A few weeks ago, Greg Ellis, the CEO of the REA Group, caused a stir by describing the move by Fairfax, the owner of #2 portal domain.com.au, to acquire a 50% in the Weekly Review magazine as “mind numbing”. Putting aside the appropriateness of the comment, the real question is “did Fairfax make the right decision”?
The Weekly Review magazine is a high quality 100+ page publication was, funnily enough, born out of Fairfax. A few years back Anthony Catalano was heading up the real estate sales section of Fairfax’s Melbourne operations. After a falling out with his employer he left and started the Weekly Review in competition. To attract a significant number of advertisers away from Fairfax, he offered equity to the major Melbourne real estate agencies. Naturally, these agencies redirected their vendor paid advertising spend into their own publication and the Weekly Review quickly became a significant player in the Melbourne real estate advertising market.
Fairfax is also the owner and operator of the #2 portal in the Australian market – domain.com.au. It has been in second place since September 2000 when it lost the market leadership to realestate.com.au. For most of the intervening period, domain.com.au has had less 50% of the traffic of realestate.com.au. This gap has narrowed a little to just over 50%, primarily due to the increasing popularity of domain.com.au in the Sydney market.
Even though domain.com.au has 50% of the traffic, it generates under a 1/3rd of the revenues of realestate.com.au – around AU$60m (US$63m) and is believed to be slightly profitable.

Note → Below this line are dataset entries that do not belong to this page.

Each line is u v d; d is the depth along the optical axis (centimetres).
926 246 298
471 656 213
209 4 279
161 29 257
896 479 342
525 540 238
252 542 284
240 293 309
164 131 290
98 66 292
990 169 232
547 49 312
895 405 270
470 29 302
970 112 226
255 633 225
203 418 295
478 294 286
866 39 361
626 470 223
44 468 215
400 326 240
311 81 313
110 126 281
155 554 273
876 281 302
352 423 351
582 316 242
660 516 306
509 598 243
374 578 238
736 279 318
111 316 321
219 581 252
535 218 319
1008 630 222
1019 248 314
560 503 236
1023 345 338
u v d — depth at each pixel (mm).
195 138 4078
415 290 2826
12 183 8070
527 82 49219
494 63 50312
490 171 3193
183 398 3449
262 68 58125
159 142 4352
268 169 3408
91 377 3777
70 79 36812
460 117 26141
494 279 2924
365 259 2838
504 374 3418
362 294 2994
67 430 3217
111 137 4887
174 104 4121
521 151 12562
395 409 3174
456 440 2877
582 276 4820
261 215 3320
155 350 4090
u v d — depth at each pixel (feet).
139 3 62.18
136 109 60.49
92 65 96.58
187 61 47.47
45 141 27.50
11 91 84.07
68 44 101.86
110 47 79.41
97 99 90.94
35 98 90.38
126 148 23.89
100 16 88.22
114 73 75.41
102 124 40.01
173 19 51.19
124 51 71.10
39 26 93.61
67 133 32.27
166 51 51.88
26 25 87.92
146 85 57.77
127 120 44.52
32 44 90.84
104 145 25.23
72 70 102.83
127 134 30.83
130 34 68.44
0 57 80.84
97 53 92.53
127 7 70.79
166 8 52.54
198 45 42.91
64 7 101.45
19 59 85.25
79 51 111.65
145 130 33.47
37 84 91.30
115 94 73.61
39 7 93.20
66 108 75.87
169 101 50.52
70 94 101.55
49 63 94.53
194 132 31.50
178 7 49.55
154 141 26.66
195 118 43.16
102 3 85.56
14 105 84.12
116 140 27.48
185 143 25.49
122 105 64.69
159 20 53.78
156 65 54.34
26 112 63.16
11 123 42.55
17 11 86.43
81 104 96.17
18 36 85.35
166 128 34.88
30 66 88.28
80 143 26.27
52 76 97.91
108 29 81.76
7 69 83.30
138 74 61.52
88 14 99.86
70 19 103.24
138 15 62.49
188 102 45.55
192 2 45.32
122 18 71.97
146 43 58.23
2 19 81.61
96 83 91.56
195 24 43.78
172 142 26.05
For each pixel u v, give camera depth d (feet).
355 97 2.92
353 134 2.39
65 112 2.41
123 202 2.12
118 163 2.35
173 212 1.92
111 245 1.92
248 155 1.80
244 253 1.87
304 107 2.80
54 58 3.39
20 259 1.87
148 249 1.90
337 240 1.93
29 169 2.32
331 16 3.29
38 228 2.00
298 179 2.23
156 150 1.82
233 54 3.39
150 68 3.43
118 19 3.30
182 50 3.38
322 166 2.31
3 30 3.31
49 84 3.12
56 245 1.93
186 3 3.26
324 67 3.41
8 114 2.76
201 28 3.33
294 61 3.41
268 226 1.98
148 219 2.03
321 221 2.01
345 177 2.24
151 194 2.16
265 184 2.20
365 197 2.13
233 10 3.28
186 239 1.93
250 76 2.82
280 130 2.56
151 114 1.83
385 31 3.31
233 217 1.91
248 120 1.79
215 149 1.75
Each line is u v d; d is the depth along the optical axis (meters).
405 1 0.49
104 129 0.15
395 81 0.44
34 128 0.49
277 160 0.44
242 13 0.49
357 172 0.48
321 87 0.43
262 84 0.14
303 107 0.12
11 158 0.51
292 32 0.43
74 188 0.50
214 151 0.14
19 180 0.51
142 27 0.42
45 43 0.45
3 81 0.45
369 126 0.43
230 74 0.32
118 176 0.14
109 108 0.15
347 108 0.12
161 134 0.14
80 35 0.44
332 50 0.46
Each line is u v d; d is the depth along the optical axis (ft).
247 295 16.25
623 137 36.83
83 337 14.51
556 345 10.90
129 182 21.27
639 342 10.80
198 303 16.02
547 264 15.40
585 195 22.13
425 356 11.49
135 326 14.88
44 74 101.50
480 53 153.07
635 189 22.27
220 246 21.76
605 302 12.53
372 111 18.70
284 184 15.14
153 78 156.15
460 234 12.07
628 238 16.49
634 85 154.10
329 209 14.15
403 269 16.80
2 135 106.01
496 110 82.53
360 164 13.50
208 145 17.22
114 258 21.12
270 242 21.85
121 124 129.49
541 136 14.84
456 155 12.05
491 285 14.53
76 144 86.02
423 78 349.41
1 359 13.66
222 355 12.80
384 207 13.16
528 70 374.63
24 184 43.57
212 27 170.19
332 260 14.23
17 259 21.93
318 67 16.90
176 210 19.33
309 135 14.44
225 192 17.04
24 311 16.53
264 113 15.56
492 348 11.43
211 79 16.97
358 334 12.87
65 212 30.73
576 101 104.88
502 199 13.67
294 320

This movement of print real estate advertising spend from Fairfax to the Weekly Review would have financially hurt Fairfax. This combined with not making any real progress in the online space over the last 12 years (versus realestate.com.au) meant they had to do something and buying back their own print real estate advertising spend was probably the only answer.
In Australia, vendor paid advertising is the norm rather than the exception. Vendors pay on average 1% of the value of the house they are selling in advertising fees – whether the sell the house or not. Due to the importance of the transaction (to the home owner) and the influence of the real estate agent in the advertising decision, print businesses have a long life in front of them. At scale they can also be quite profitable.
Therefore the deal makes significant sense for Fairfax (and domain.com.au) at a number of levels. It adds much needed revenue back into the print side of the business, it brings large Melbourne based real estate groups in from the cold, it provides additional branding and a good brand extension for their online operations, provides more opportunity for bundling online and offline advertising, and it is earnings accretive.
Therefore, while the REA Group CEO may think this deal is mind numbing, it is actually a good move by Fairfax and potentially places more pressure on the REA Group in the Melbourne market. It is now just up to Fairfax to execute well so they can claw back market share from the REA Group. One has to wonder why the REA Group or News Limited (News Corp in Australia and the majority owners of the REA Group) didn’t make a play for the Weekly Review themselves … or did they?